I'm Actively Considering Home Schooling - irrationaljared
http://jaredcosulich.wordpress.com/2011/11/26/im-actively-considering-homeschooling/

======
kls
We homeschool our children and it has been an overall good experience. We
solved the socialization issue by enrolling them in dance, martial arts,
sports, theater and other structured social activities that allow them to
socialize in a constructive environment.

The stigma of homeschooling is wearing off as more and more people see the
product of homeschooling. To me the socialization was over-plaid where
homeschoolers where branded as religious fundamentalist that where trying to
segment themselves and their children off from society. The thing to remember
when people say that it somehow damaged children is, that school is the
unnatural environment.

The history of children being massed into an environment with few adults to
supervise has a relatively short history. With further laws restricting those
that do not want to be there from leaving, it has become a recipe for
disaster. Before legislation mandating attendance, the bad apples naturally
fell away from the environment, now that they are mandated to stay they have
become a drag and influence on the ones that remained.

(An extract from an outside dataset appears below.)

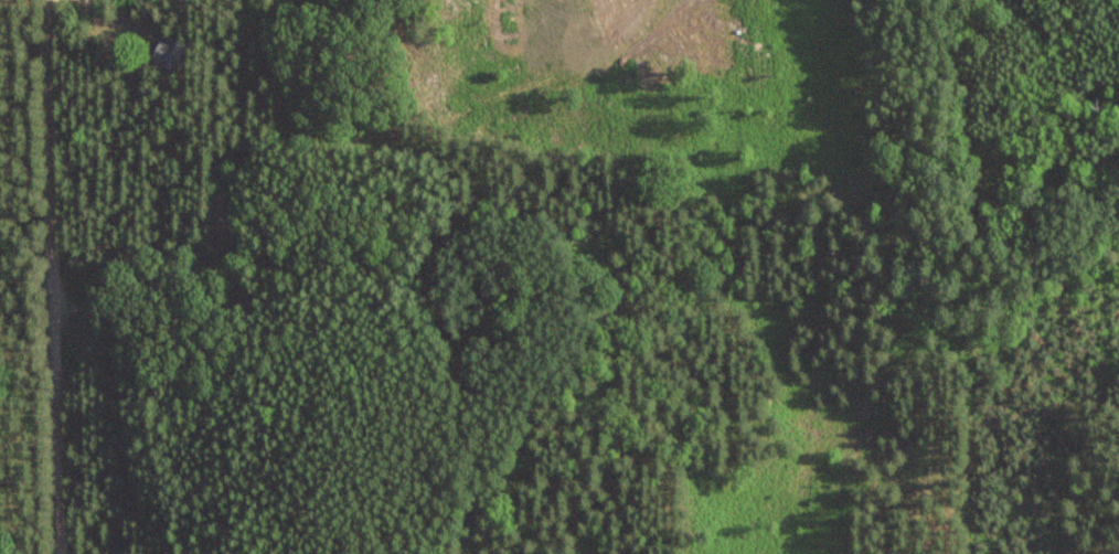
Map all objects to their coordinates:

Why homeschooling is seen as an eccentric solution is beyond me, when it is
becoming one of the few logical choices based on the overwhelming evidence
available that public education is failing.

------
Mz
_At this point the only reason I wouldn’t home school is because I selfishly
do not want to spend all of my time home schooling._

This is a misperception. Under California law (where I homeschooled some years
back), one legal option to homeschool is to hire a tutor for 3 hours a day.
Not 8 hours, just 3. And there is good reason for that: The one-on-one
teaching model is far more intensive than the 8 hours a day where one teacher
is splitting her attention amongst 20 to 40 students. Trying to do 8 hours a
day of one-on-one instruction would be a good way to burn out everyone
involved.

One book or article I read indicated that one homeschooling parent went and
observed at school and concluded that only 1 to 3 hours out of the day was
spent actually doing school work. The rest was spent calling roll, getting in
line, changing classes, going to lunch and so on. It was less time and effort
for me to homeschool than to send my kids to public school. (I took my extra
time and went to college part-time while homeschooling.)

Best of luck with your decision.